In the late 1980s, South Dakota legalized video lottery and soon thereafter North Sioux City’s “Strip” sprang up along Military Road, just across the Big Sioux River from Sioux City. At the time, Sioux City’s first riverboat casino was still several years in the future. Gamblers flocked to the North Sioux Strip, which continues to have the appearance of a smaller-scale Las Vegas.

Lantis himself got in on the casino action, using space in his fireworks store as a casino for a time, but he soon abandoned the venture, having found many aspects of the business unpalatable.

Among the earliest on the Strip were Steve (Beano) and Sherry LaFleur, who opened Beano & Sherry’s Casino in the late 1980s, about the time when South Dakota legalized video lottery. Today, their daughter, Kimberly Luken, runs Beano & Sherry’s, plus the Reno 4 Aces and the Outlaws casino.

Luken, who is supportive of Amendment A, said Wednesday that she’d at least consider looking into the possibility of opening a dispensary. It’s reasonable to assume, she said, that marijuana could be the next big thing for North Sioux.

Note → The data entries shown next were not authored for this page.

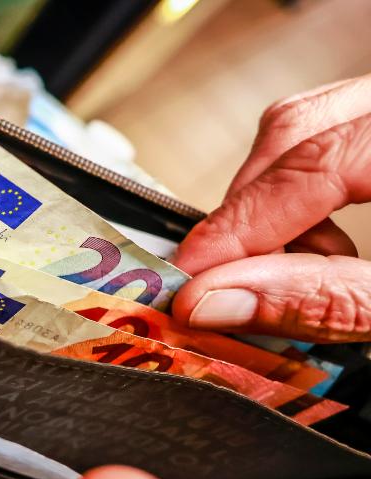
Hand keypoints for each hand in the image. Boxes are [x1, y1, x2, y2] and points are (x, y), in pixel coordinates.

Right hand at [171, 73, 370, 341]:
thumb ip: (327, 302)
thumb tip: (216, 301)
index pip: (313, 162)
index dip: (242, 223)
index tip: (193, 276)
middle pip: (298, 129)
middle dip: (250, 211)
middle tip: (223, 279)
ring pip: (310, 125)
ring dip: (277, 202)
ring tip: (289, 271)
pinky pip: (334, 132)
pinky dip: (311, 192)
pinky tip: (325, 249)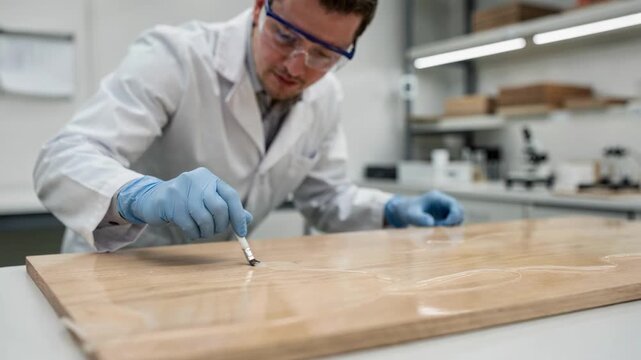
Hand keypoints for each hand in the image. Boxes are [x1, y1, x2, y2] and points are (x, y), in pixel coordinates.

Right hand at [117, 167, 251, 238]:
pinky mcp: (169, 203)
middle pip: (220, 208)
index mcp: (209, 178)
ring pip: (205, 219)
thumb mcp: (207, 201)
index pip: (231, 196)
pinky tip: (192, 232)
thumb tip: (247, 219)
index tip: (242, 232)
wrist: (152, 199)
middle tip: (215, 231)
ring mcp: (182, 190)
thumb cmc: (185, 202)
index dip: (238, 216)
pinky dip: (194, 233)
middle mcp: (197, 180)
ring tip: (202, 232)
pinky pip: (190, 225)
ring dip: (206, 232)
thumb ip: (227, 208)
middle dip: (221, 226)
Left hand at [384, 191, 462, 227]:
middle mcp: (443, 203)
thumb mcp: (410, 215)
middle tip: (444, 231)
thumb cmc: (406, 211)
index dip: (454, 215)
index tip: (446, 226)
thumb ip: (419, 218)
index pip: (454, 204)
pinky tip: (439, 234)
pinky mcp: (443, 218)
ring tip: (439, 232)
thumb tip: (431, 223)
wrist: (402, 212)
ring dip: (452, 227)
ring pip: (457, 219)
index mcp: (437, 198)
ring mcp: (444, 210)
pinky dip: (449, 230)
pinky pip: (452, 224)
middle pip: (459, 211)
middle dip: (455, 222)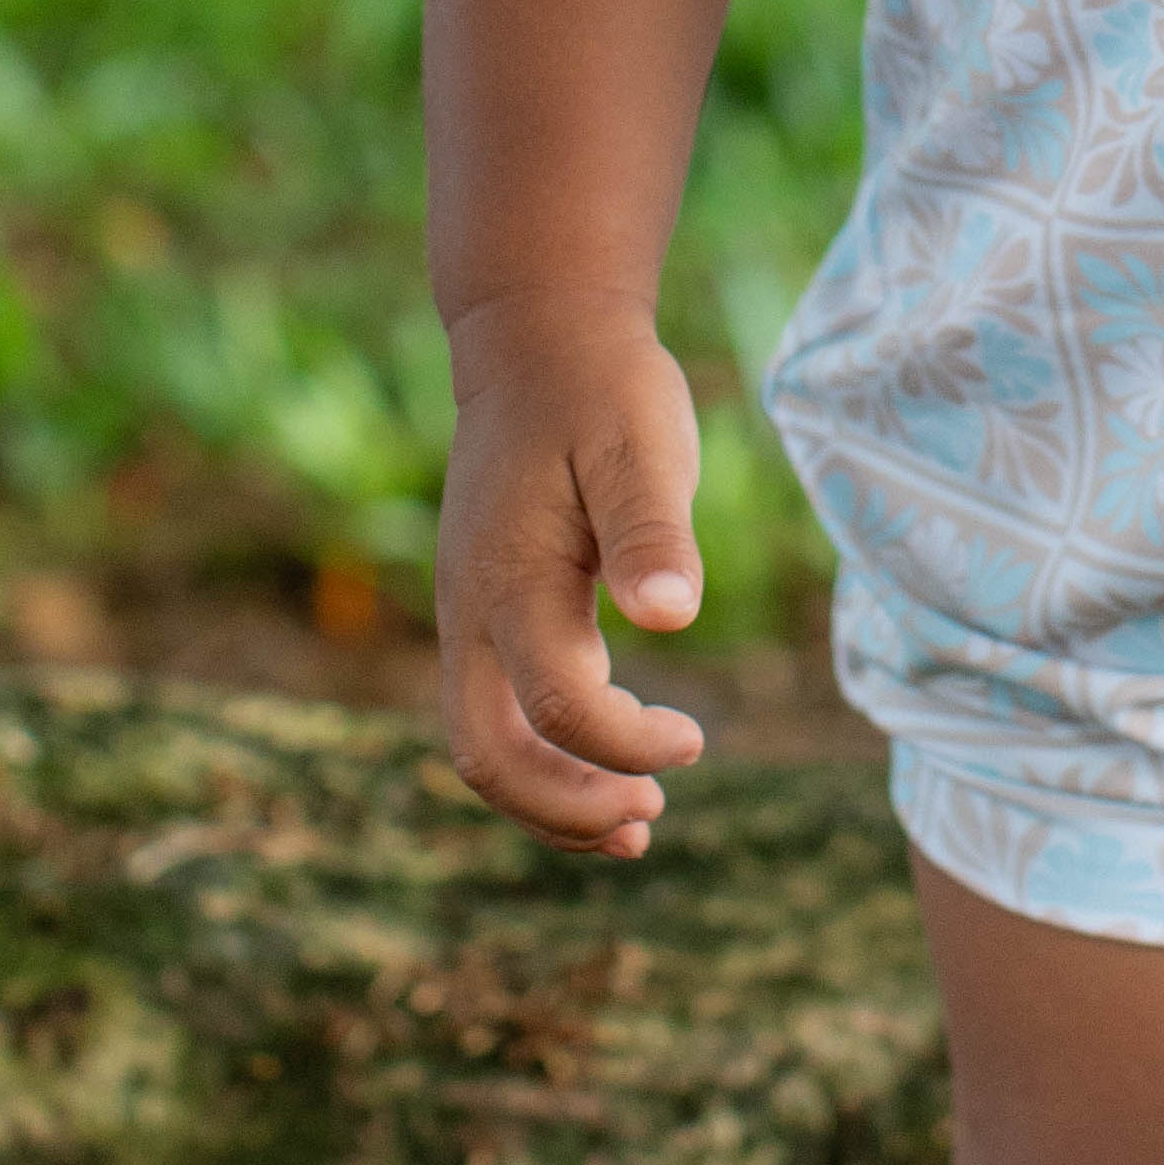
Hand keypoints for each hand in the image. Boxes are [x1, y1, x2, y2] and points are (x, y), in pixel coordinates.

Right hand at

“It could be an overnight success story, it’s hard to say,” she said, noting that North Sioux City’s position in the tri-state region leaves it well-positioned to take advantage of regional marijuana demand, much as the city was able to welcome gamblers from three states.

Lantis is old enough to remember the days when North Sioux City was an impoverished, hardworking, provincial outpost to the north of Sioux City, a place where anything went. He recalled the long-ago days when his father would give free fireworks to policemen to entice them not to hassle his customers.

“If you was old enough to put a quarter on the counter of the bar, as long as you could reach the top, they’d give you a beer,” he said.

Despite the fact that he smiles and laughs when he recalls the seedier elements of North Sioux City’s history, Lantis is worried that legal marijuana will lead to minors using it and driving while under the influence.

“It’s just like beer. You’re supposed to be 21. What do kids do? They all get the beer,” said Lantis, who also predicted that police in Sioux City and elsewhere will “crack down on” marijuana violations, much as they sometimes tried to do when fireworks were illegal.

Lantis also said prohibition often makes the illicit item all the more desirable.

“When you tell somebody you can’t do something, you’re going to do it. It’s just like I told people — a watermelon tastes so much better when you jump over that fence and grab it out of that field,” he said.

This report includes material from the Associated Press.